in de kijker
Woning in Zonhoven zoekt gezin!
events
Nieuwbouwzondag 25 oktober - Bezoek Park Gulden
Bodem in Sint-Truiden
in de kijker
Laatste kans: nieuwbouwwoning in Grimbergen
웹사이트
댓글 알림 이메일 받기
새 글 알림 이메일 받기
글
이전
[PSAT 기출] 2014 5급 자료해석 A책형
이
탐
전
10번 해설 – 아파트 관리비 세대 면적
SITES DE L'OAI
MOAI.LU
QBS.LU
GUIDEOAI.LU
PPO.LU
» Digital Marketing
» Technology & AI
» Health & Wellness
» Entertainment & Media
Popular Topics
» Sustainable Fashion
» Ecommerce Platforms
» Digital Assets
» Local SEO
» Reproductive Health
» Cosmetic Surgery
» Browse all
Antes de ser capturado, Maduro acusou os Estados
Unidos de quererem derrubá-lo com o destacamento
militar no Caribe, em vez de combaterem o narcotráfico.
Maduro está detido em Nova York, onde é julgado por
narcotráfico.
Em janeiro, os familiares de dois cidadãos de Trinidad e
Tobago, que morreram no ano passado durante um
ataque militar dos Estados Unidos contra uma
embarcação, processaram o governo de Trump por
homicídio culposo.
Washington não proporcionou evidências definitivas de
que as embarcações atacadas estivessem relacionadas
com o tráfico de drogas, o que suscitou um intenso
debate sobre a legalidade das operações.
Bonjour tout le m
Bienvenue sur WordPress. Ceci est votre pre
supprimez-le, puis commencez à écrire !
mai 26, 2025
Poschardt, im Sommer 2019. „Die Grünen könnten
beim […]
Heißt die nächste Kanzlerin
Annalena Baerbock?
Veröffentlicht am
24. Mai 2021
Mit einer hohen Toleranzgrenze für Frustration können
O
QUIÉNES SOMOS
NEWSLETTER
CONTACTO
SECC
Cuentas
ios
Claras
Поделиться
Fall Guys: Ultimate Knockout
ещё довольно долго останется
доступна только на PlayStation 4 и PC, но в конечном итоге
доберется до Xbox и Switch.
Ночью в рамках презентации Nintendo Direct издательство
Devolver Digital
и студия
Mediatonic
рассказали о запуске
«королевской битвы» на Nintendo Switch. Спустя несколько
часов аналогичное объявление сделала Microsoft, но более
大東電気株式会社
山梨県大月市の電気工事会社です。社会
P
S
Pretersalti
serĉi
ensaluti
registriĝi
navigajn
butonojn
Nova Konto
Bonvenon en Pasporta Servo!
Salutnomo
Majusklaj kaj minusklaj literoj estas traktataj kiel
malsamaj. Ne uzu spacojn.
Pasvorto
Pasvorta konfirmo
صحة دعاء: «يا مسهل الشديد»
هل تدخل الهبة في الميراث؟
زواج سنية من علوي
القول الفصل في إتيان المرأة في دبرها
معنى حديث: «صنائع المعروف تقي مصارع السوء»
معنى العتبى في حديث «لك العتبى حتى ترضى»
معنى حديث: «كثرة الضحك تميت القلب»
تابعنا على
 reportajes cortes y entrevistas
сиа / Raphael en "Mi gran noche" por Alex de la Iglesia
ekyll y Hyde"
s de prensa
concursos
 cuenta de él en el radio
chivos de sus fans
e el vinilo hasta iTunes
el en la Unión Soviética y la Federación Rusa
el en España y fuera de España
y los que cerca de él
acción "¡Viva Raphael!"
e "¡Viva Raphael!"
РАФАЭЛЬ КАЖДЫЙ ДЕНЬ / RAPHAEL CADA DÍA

### Exercise aim
Using the listing, count the lines where the word "Switch" appears and reply with only that number.

### Result
2